Roath is north-east of the city, though much of Roath would be considered to be within walking distance of the main city centre. The bustling shopping area of Albany Road, City Road, and Wellfield Road are home to many independent stores, restaurants and cafés. The area is characterised by its several tree-lined avenues and Victorian era terraced streets. Roath houses a very diverse population including a large number of students, being very close to the main university campuses, a large ethnic minority population and many young professionals.
See Cyncoed / Roath Park for information on Roath Park.
Not to be confused with Rhymney, Rumney is located in the east of Cardiff. Rumney and Tremorfa are predominantly residential areas with a variety of social and private housing. Both are close to many shopping outlets on Newport Rd.
A name which is often a source of amusement to visitors (yes, you say it how you think!) Splott is an inner city area located just east of the centre of Cardiff. Most of the houses are small Victorian terraces, built during the expansion of the City’s iron and steel industry to house factory workers. There is a strong community focus and the area of Clifton Street and Broadway are home to many local shops.
Cardiff city Centre is within walking distance and as such, there is a diverse population in Splott including young professionals, families and students.

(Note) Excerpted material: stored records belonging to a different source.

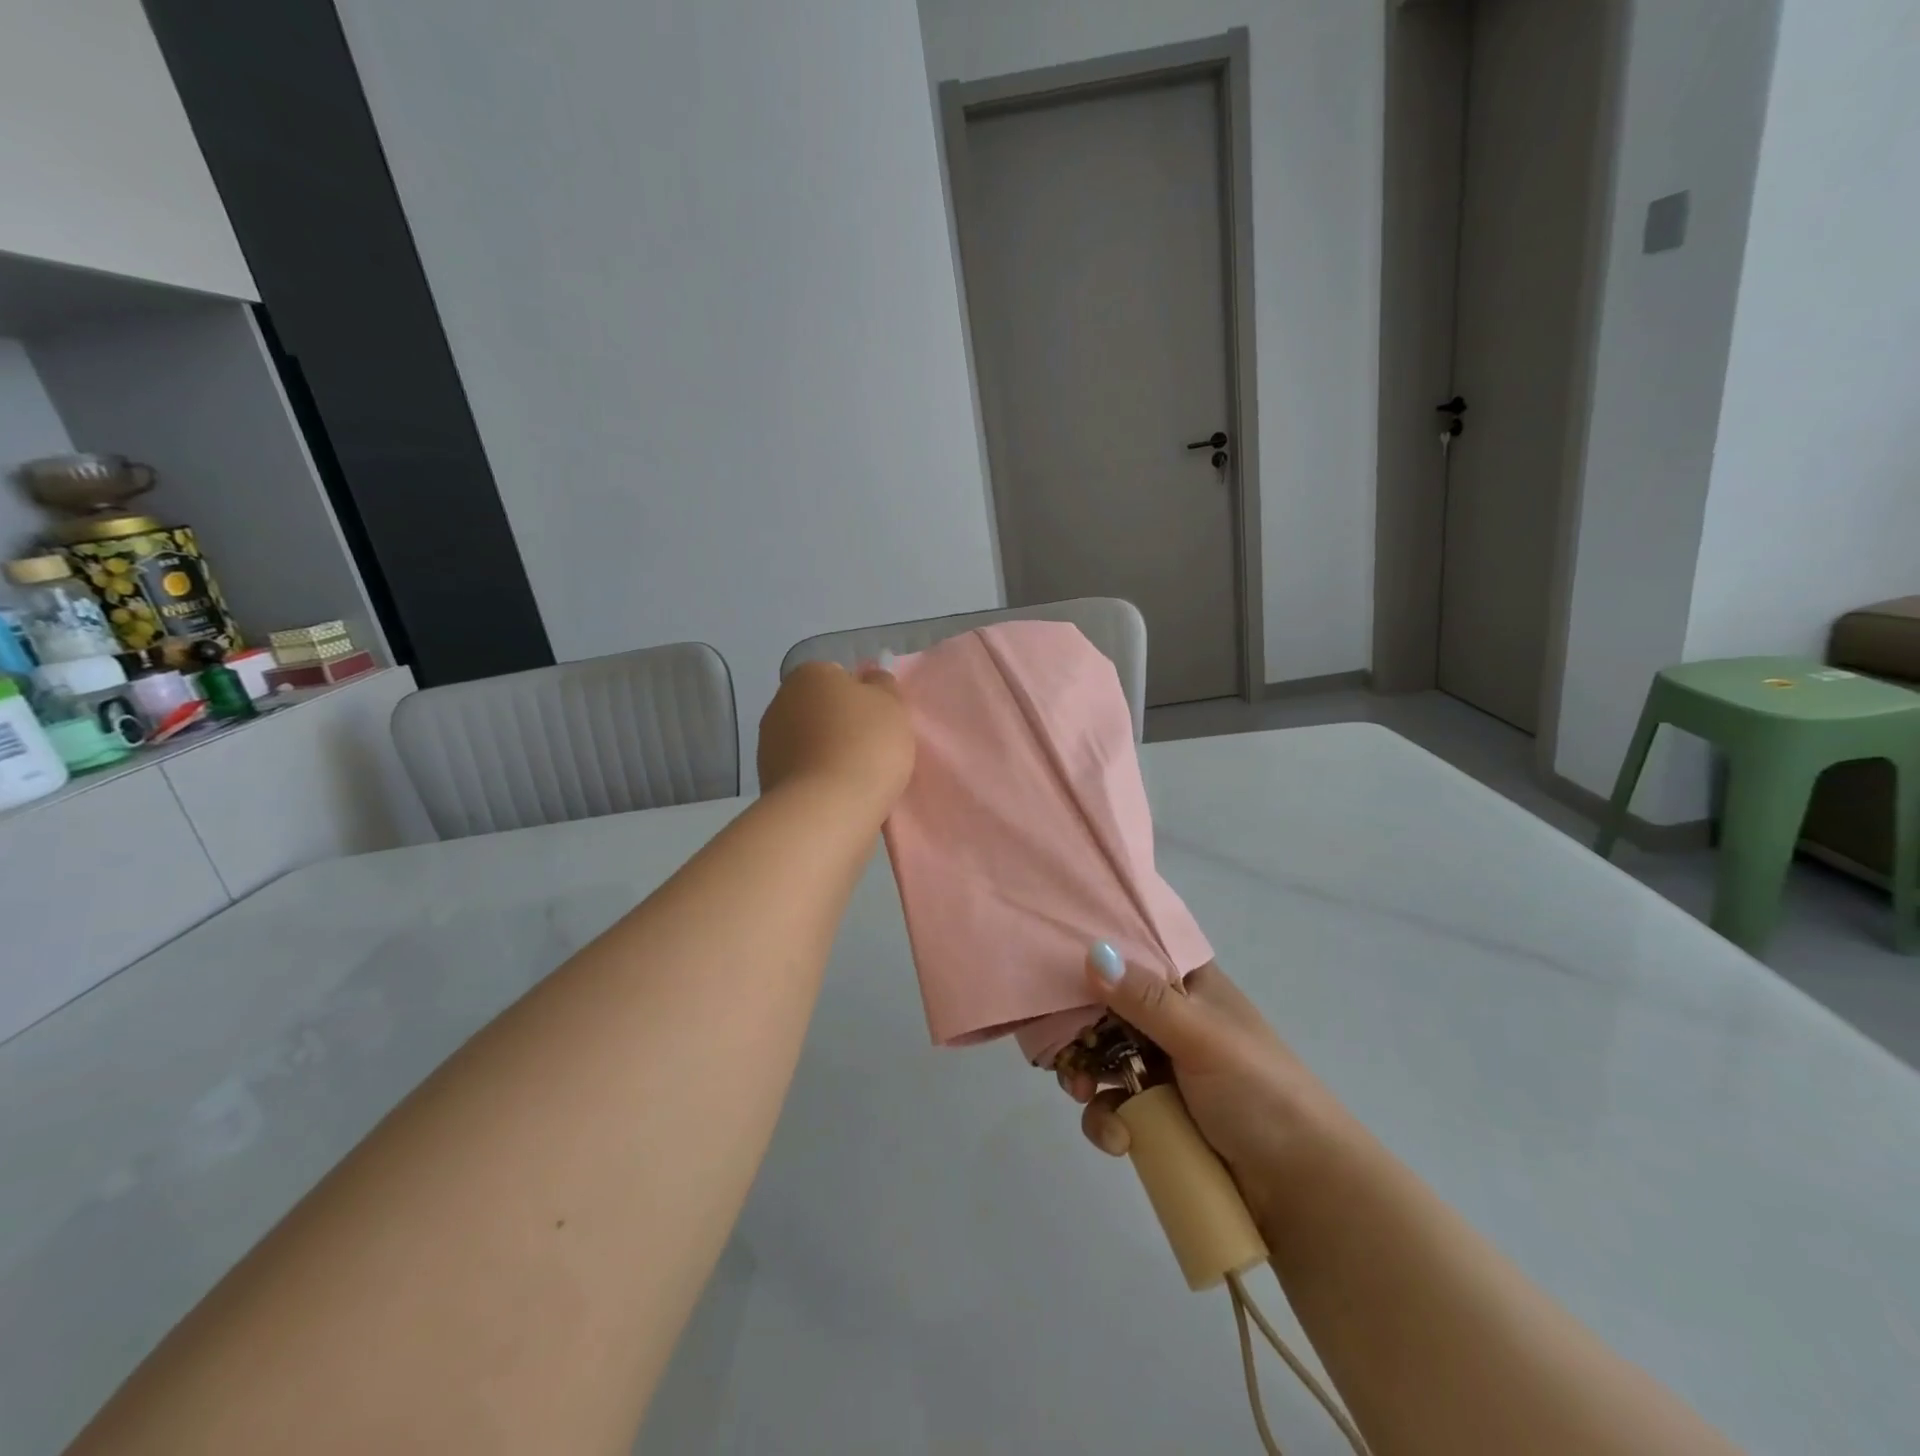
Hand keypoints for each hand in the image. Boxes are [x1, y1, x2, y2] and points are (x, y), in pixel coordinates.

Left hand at [757, 660, 914, 814]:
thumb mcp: (891, 704)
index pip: (837, 676)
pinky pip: (802, 771)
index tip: (878, 721)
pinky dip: (817, 778)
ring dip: (827, 753)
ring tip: (856, 777)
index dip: (860, 698)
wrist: (829, 807)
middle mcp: (780, 701)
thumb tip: (869, 678)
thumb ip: (881, 685)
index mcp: (809, 675)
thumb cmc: (866, 744)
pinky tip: (837, 794)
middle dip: (840, 725)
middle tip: (870, 748)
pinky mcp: (767, 779)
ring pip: (808, 741)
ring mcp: (768, 742)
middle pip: (820, 709)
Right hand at [1059, 950, 1347, 1231]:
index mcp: (1188, 985)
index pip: (1132, 955)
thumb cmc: (1259, 1092)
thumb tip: (1093, 952)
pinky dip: (1107, 1120)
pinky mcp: (1159, 1113)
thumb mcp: (1202, 1038)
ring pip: (1102, 1058)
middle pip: (1105, 1009)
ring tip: (1082, 1096)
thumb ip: (1145, 999)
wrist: (1304, 1188)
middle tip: (1062, 1051)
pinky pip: (1114, 1106)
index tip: (1054, 971)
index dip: (1094, 961)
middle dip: (1078, 1032)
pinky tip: (1119, 1140)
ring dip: (1084, 1077)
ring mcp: (1164, 1067)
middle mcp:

A village with a rural feel located in the west of the city of Cardiff, near Fairwater and Ely. The village is home to St Fagans National History Museum (formerly called the Welsh Folk Museum and the Museum of Welsh Life) which includes St Fagans Castle and gardens. There are plenty of listed buildings, old stone cottages and a local church and pub, plus newer housing developments nearby.
Contrary to Old St Mellons, St Mellons is a newer, much larger area made up of modern housing, council housing and business/retail parks. The area is located next to Junction 29a of the A48. There is no railway station but bus services run frequently between the area and Cardiff Central Station.
Located in North Cardiff, this is a popular area to live with a relatively modern housing stock dating mainly from the late 1980s and beyond. Thornhill has a centralised precinct, Sainsbury’s supermarket, 3 pubs, plus a post office and medical centre. Thornhill is served by Lisvane and Thornhill railway station with regular bus services.
Located in north Cardiff, this popular suburb contains a number of schools, a bustling high street known as “the village”, plus several pubs, eateries and independent shops.
Whitchurch lies between two rail lines, Llandaff and Coryton and has good access links to the M4.